The input
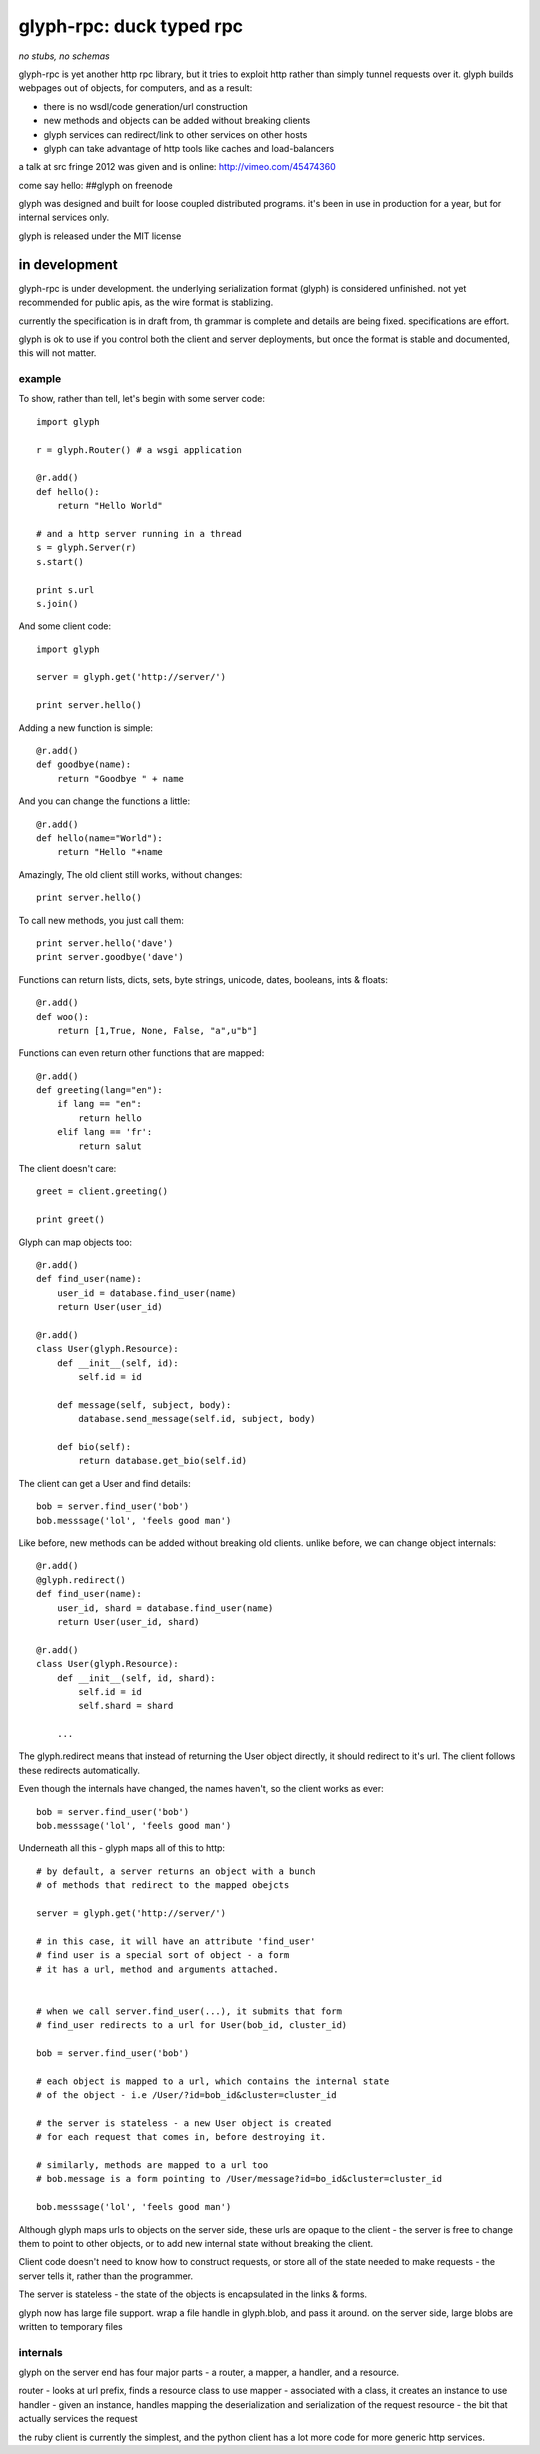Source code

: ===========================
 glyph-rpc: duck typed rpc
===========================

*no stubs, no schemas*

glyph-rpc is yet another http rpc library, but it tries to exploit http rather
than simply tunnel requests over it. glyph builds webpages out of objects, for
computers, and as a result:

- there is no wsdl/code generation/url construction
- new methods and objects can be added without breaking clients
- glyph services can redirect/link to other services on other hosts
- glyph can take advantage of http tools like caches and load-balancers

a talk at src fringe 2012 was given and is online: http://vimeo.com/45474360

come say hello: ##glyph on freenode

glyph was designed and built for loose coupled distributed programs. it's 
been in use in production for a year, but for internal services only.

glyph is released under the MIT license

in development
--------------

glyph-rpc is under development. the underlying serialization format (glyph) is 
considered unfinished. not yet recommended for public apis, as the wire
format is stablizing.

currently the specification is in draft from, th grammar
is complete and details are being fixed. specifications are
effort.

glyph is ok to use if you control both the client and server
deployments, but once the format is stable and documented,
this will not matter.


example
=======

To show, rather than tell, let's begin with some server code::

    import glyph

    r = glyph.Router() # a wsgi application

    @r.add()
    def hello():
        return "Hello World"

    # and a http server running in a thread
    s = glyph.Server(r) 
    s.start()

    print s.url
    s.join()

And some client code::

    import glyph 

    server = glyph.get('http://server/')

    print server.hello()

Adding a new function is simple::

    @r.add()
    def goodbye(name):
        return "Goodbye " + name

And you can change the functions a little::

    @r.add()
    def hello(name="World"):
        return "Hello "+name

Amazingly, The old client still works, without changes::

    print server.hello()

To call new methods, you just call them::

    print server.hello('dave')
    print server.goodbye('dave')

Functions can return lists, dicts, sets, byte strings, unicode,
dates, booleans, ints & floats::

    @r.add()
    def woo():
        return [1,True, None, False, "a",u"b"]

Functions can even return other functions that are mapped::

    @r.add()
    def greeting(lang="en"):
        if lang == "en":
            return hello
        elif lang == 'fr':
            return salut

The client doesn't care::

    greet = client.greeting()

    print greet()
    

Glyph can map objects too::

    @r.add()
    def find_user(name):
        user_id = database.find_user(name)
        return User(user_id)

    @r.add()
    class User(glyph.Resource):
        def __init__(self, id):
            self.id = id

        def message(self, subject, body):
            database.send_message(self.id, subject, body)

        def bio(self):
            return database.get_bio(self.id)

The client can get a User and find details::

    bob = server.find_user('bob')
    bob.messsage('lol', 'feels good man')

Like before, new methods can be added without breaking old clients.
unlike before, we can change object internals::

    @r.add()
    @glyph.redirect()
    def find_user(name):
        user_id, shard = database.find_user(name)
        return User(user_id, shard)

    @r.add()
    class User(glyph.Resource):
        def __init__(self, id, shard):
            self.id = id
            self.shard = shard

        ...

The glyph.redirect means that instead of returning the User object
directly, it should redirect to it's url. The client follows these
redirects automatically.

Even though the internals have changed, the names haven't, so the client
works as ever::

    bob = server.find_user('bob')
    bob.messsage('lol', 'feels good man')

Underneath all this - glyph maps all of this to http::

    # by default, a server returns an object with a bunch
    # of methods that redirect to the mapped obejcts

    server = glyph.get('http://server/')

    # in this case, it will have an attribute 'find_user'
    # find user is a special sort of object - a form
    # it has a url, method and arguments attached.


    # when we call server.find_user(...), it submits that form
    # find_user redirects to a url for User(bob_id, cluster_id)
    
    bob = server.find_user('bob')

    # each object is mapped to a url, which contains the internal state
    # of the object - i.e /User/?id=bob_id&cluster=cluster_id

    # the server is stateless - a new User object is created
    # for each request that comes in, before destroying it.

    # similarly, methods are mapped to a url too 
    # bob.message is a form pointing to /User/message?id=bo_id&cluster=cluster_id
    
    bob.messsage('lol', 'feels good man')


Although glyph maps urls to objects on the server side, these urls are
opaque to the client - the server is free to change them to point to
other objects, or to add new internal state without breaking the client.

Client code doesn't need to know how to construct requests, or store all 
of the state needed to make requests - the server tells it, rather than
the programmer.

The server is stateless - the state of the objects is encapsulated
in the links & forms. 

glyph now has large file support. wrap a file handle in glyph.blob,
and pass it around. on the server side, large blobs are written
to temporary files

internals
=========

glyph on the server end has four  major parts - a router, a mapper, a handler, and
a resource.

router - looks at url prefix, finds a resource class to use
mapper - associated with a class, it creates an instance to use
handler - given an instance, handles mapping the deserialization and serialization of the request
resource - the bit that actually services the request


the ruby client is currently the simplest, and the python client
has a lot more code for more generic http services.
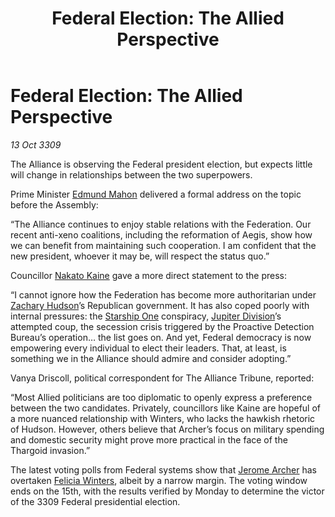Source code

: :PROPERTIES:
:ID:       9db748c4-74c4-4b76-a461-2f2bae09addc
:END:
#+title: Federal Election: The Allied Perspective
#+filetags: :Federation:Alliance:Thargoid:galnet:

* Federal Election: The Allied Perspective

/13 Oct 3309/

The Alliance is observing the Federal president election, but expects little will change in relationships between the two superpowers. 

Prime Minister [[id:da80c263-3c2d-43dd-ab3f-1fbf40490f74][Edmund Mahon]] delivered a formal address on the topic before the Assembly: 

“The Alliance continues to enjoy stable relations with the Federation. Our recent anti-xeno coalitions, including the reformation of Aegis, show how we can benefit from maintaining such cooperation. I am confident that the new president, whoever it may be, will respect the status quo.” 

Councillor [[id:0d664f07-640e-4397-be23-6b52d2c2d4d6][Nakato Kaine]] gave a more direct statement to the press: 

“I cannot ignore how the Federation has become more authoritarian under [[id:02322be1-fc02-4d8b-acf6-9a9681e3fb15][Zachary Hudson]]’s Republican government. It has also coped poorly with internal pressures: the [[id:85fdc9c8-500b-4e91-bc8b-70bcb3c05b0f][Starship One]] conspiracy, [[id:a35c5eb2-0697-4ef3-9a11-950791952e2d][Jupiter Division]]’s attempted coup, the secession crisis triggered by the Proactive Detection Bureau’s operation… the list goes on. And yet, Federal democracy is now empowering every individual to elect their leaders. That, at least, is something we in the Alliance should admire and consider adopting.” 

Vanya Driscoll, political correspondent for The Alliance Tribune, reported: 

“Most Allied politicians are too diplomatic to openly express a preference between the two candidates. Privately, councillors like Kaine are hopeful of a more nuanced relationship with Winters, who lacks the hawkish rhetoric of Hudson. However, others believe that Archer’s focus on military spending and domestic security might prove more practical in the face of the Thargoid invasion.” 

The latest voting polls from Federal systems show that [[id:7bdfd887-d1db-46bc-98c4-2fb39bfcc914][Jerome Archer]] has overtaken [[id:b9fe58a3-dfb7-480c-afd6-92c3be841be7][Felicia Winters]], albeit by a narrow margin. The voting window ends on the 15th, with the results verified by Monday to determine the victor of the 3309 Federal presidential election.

Request
Only the pictures are to be left out; write out all the other data exactly.

Result of this task
Source code

: ===========================
 glyph-rpc: duck typed rpc
===========================

*no stubs, no schemas*

glyph-rpc is yet another http rpc library, but it tries to exploit http rather
than simply tunnel requests over it. glyph builds webpages out of objects, for
computers, and as a result:

- there is no wsdl/code generation/url construction
- new methods and objects can be added without breaking clients
- glyph services can redirect/link to other services on other hosts
- glyph can take advantage of http tools like caches and load-balancers

a talk at src fringe 2012 was given and is online: http://vimeo.com/45474360

come say hello: ##glyph on freenode

glyph was designed and built for loose coupled distributed programs. it's 
been in use in production for a year, but for internal services only.

glyph is released under the MIT license

in development
--------------

glyph-rpc is under development. the underlying serialization format (glyph) is 
considered unfinished. not yet recommended for public apis, as the wire
format is stablizing.

currently the specification is in draft from, th grammar
is complete and details are being fixed. specifications are
effort.

glyph is ok to use if you control both the client and server
deployments, but once the format is stable and documented,
this will not matter.


example
=======

To show, rather than tell, let's begin with some server code::

    import glyph

    r = glyph.Router() # a wsgi application

    @r.add()
    def hello():
        return "Hello World"

    # and a http server running in a thread
    s = glyph.Server(r) 
    s.start()

    print s.url
    s.join()

And some client code::

    import glyph 

    server = glyph.get('http://server/')

    print server.hello()

Adding a new function is simple::

    @r.add()
    def goodbye(name):
        return "Goodbye " + name

And you can change the functions a little::

    @r.add()
    def hello(name="World"):
        return "Hello "+name

Amazingly, The old client still works, without changes::

    print server.hello()

To call new methods, you just call them::

    print server.hello('dave')
    print server.goodbye('dave')

Functions can return lists, dicts, sets, byte strings, unicode,
dates, booleans, ints & floats::

    @r.add()
    def woo():
        return [1,True, None, False, "a",u"b"]

Functions can even return other functions that are mapped::

    @r.add()
    def greeting(lang="en"):
        if lang == "en":
            return hello
        elif lang == 'fr':
            return salut

The client doesn't care::

    greet = client.greeting()

    print greet()
    

Glyph can map objects too::

    @r.add()
    def find_user(name):
        user_id = database.find_user(name)
        return User(user_id)

    @r.add()
    class User(glyph.Resource):
        def __init__(self, id):
            self.id = id

        def message(self, subject, body):
            database.send_message(self.id, subject, body)

        def bio(self):
            return database.get_bio(self.id)

The client can get a User and find details::

    bob = server.find_user('bob')
    bob.messsage('lol', 'feels good man')

Like before, new methods can be added without breaking old clients.
unlike before, we can change object internals::

    @r.add()
    @glyph.redirect()
    def find_user(name):
        user_id, shard = database.find_user(name)
        return User(user_id, shard)

    @r.add()
    class User(glyph.Resource):
        def __init__(self, id, shard):
            self.id = id
            self.shard = shard

        ...

The glyph.redirect means that instead of returning the User object
directly, it should redirect to it's url. The client follows these
redirects automatically.

Even though the internals have changed, the names haven't, so the client
works as ever::

    bob = server.find_user('bob')
    bob.messsage('lol', 'feels good man')

Underneath all this - glyph maps all of this to http::

    # by default, a server returns an object with a bunch
    # of methods that redirect to the mapped obejcts

    server = glyph.get('http://server/')

    # in this case, it will have an attribute 'find_user'
    # find user is a special sort of object - a form
    # it has a url, method and arguments attached.


    # when we call server.find_user(...), it submits that form
    # find_user redirects to a url for User(bob_id, cluster_id)
    
    bob = server.find_user('bob')

    # each object is mapped to a url, which contains the internal state
    # of the object - i.e /User/?id=bob_id&cluster=cluster_id

    # the server is stateless - a new User object is created
    # for each request that comes in, before destroying it.

    # similarly, methods are mapped to a url too 
    # bob.message is a form pointing to /User/message?id=bo_id&cluster=cluster_id
    
    bob.messsage('lol', 'feels good man')


Although glyph maps urls to objects on the server side, these urls are
opaque to the client - the server is free to change them to point to
other objects, or to add new internal state without breaking the client.

Client code doesn't need to know how to construct requests, or store all 
of the state needed to make requests - the server tells it, rather than
the programmer.

The server is stateless - the state of the objects is encapsulated
in the links & forms. 

glyph now has large file support. wrap a file handle in glyph.blob,
and pass it around. on the server side, large blobs are written
to temporary files

internals
=========

glyph on the server end has four  major parts - a router, a mapper, a handler, and
a resource.

router - looks at url prefix, finds a resource class to use
mapper - associated with a class, it creates an instance to use
handler - given an instance, handles mapping the deserialization and serialization of the request
resource - the bit that actually services the request


the ruby client is currently the simplest, and the python client
has a lot more code for more generic http services.
Source code

: :PROPERTIES:
:ID:       9db748c4-74c4-4b76-a461-2f2bae09addc
:END:
#+title: Federal Election: The Allied Perspective
#+filetags: :Federation:Alliance:Thargoid:galnet:

* Federal Election: The Allied Perspective

/13 Oct 3309/

The Alliance is observing the Federal president election, but expects little will change in relationships between the two superpowers. 

Prime Minister [[id:da80c263-3c2d-43dd-ab3f-1fbf40490f74][Edmund Mahon]] delivered a formal address on the topic before the Assembly: 

“The Alliance continues to enjoy stable relations with the Federation. Our recent anti-xeno coalitions, including the reformation of Aegis, show how we can benefit from maintaining such cooperation. I am confident that the new president, whoever it may be, will respect the status quo.” 

Councillor [[id:0d664f07-640e-4397-be23-6b52d2c2d4d6][Nakato Kaine]] gave a more direct statement to the press: 

“I cannot ignore how the Federation has become more authoritarian under [[id:02322be1-fc02-4d8b-acf6-9a9681e3fb15][Zachary Hudson]]’s Republican government. It has also coped poorly with internal pressures: the [[id:85fdc9c8-500b-4e91-bc8b-70bcb3c05b0f][Starship One]] conspiracy, [[id:a35c5eb2-0697-4ef3-9a11-950791952e2d][Jupiter Division]]’s attempted coup, the secession crisis triggered by the Proactive Detection Bureau’s operation… the list goes on. And yet, Federal democracy is now empowering every individual to elect their leaders. That, at least, is something we in the Alliance should admire and consider adopting.” 

Vanya Driscoll, political correspondent for The Alliance Tribune, reported: 

“Most Allied politicians are too diplomatic to openly express a preference between the two candidates. Privately, councillors like Kaine are hopeful of a more nuanced relationship with Winters, who lacks the hawkish rhetoric of Hudson. However, others believe that Archer’s focus on military spending and domestic security might prove more practical in the face of the Thargoid invasion.” 

The latest voting polls from Federal systems show that [[id:7bdfd887-d1db-46bc-98c4-2fb39bfcc914][Jerome Archer]] has overtaken [[id:b9fe58a3-dfb7-480c-afd6-92c3be841be7][Felicia Winters]], albeit by a narrow margin. The voting window ends on the 15th, with the results verified by Monday to determine the victor of the 3309 Federal presidential election.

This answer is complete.